**RECORD EXCERPTS**
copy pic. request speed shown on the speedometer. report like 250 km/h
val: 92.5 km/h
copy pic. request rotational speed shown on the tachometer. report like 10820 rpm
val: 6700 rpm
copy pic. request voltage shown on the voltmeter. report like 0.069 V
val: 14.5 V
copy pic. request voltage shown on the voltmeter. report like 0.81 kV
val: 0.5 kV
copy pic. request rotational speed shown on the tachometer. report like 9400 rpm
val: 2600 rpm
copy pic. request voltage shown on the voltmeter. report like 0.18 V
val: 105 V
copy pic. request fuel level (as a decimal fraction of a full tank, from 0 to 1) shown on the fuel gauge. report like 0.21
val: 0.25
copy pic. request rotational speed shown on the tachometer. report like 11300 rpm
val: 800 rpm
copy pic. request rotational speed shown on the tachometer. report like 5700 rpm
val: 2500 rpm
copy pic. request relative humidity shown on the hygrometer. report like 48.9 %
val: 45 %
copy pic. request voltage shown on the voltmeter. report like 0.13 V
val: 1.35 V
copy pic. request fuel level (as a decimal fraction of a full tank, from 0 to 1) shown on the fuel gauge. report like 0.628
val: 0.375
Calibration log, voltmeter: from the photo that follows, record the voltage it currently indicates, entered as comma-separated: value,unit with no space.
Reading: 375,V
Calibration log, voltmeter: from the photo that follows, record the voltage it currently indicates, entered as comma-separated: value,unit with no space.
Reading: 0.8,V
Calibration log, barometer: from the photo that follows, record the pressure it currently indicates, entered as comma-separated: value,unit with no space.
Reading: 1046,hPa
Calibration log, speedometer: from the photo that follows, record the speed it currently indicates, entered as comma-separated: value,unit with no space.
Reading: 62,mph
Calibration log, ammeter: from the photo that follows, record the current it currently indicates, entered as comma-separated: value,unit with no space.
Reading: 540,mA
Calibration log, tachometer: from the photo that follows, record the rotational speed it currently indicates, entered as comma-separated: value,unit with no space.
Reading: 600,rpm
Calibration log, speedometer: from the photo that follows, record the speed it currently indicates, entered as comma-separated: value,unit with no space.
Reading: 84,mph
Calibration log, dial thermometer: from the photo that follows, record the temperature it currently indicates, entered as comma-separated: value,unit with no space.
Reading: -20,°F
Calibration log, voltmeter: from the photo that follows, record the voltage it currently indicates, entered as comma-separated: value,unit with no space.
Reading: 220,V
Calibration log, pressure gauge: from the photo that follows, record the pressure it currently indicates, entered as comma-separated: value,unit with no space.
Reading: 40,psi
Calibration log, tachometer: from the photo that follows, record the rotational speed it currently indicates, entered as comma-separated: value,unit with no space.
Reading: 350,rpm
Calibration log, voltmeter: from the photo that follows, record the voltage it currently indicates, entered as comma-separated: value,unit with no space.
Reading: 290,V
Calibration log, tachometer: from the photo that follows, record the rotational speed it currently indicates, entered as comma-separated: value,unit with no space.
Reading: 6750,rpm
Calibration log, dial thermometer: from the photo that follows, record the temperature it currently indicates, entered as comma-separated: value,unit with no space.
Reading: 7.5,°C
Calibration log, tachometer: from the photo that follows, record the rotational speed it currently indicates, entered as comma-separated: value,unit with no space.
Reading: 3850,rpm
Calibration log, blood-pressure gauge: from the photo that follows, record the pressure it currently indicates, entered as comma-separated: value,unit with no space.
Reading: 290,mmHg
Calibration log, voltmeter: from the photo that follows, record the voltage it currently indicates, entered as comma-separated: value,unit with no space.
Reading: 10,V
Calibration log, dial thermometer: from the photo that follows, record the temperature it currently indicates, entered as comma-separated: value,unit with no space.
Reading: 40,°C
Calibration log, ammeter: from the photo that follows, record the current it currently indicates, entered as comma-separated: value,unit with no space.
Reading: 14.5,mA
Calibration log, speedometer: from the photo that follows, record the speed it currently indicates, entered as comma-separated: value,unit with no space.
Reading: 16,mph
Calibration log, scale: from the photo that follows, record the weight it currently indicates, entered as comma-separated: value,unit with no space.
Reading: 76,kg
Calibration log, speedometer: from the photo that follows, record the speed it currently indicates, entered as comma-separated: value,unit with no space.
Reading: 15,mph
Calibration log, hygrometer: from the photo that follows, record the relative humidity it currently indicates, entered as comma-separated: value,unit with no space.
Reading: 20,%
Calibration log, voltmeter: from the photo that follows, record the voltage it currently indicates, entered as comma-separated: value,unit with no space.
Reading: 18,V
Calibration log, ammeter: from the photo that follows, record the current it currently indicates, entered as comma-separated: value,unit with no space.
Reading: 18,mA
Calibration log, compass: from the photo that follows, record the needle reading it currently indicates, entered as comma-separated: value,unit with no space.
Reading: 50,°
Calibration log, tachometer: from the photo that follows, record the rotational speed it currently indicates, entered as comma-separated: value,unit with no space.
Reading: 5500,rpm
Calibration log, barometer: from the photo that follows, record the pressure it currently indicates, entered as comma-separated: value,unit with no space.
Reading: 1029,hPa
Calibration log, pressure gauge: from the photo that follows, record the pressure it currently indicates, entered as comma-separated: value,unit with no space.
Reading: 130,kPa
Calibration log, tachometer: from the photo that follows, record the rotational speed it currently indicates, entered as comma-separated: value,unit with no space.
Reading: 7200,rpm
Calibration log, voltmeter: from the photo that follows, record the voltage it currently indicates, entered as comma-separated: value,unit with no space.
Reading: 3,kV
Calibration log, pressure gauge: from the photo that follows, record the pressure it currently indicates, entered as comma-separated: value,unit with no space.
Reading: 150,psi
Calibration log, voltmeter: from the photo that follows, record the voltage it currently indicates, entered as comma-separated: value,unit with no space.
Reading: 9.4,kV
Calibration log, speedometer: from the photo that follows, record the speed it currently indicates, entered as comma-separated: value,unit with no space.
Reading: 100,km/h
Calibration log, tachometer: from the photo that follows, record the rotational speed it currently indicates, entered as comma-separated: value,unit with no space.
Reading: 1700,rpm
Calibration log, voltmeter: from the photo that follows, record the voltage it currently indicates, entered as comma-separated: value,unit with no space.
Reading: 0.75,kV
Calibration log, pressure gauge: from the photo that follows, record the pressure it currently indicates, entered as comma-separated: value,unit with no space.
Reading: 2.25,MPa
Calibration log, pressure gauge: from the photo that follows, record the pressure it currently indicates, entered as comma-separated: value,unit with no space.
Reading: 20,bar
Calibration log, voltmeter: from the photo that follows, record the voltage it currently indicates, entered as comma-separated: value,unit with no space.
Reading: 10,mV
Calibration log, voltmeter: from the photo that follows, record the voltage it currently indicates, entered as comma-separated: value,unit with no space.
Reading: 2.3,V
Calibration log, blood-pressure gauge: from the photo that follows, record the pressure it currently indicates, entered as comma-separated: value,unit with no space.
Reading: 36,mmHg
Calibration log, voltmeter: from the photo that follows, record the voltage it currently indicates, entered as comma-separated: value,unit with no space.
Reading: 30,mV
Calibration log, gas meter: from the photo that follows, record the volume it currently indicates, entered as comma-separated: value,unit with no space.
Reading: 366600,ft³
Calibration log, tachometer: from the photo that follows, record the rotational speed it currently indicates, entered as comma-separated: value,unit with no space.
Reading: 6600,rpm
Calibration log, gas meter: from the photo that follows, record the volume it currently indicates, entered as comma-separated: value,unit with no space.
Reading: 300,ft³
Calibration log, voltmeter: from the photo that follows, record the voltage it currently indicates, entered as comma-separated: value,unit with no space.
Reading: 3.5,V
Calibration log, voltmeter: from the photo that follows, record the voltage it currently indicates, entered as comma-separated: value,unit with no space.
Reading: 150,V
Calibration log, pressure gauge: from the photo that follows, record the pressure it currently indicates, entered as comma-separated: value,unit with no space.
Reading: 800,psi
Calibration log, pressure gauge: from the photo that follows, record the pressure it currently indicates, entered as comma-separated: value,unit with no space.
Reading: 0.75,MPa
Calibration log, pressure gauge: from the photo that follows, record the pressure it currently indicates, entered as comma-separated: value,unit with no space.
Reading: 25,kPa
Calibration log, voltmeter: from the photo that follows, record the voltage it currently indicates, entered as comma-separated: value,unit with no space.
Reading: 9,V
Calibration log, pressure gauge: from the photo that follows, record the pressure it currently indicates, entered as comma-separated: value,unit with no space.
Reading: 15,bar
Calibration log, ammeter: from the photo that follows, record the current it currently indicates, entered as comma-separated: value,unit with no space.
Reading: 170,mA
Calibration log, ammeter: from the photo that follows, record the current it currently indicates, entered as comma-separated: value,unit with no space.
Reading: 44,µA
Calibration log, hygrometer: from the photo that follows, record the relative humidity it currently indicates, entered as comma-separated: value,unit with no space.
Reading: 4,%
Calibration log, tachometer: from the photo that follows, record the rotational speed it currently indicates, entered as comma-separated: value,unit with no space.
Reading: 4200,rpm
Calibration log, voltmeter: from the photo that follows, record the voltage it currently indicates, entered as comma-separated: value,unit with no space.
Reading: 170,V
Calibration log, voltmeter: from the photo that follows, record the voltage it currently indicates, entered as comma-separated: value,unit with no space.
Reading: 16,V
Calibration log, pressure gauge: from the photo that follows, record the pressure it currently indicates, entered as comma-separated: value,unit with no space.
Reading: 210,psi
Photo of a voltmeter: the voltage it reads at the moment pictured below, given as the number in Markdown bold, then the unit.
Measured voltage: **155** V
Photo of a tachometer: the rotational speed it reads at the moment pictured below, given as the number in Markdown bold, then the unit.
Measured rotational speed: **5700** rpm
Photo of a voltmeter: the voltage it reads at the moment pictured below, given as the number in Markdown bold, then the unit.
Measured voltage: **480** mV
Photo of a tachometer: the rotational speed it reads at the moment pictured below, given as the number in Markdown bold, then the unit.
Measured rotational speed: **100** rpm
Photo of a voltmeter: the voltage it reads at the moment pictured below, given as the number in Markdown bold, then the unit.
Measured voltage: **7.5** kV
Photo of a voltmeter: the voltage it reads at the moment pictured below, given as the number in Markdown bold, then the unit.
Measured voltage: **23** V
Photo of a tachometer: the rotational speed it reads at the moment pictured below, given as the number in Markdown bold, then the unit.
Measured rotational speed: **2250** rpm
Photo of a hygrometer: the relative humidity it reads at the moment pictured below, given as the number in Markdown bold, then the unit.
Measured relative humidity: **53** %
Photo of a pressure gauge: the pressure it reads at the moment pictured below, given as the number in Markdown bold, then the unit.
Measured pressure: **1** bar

**WORK REQUEST**
Copy the lines above exactly, from the start of the lines through the line containing "val: 1.35 V".

**RESPONSE TO THIS EXERCISE**
copy pic. request speed shown on the speedometer. report like 250 km/h
val: 92.5 km/h
copy pic. request rotational speed shown on the tachometer. report like 10820 rpm
val: 6700 rpm
copy pic. request voltage shown on the voltmeter. report like 0.069 V
val: 14.5 V
copy pic. request voltage shown on the voltmeter. report like 0.81 kV
val: 0.5 kV
copy pic. request rotational speed shown on the tachometer. report like 9400 rpm
val: 2600 rpm
copy pic. request voltage shown on the voltmeter. report like 0.18 V
val: 105 V
copy pic. request fuel level (as a decimal fraction of a full tank, from 0 to 1) shown on the fuel gauge. report like 0.21
val: 0.25
copy pic. request rotational speed shown on the tachometer. report like 11300 rpm
val: 800 rpm
copy pic. request rotational speed shown on the tachometer. report like 5700 rpm
val: 2500 rpm
copy pic. request relative humidity shown on the hygrometer. report like 48.9 %
val: 45 %
copy pic. request voltage shown on the voltmeter. report like 0.13 V
val: 1.35 V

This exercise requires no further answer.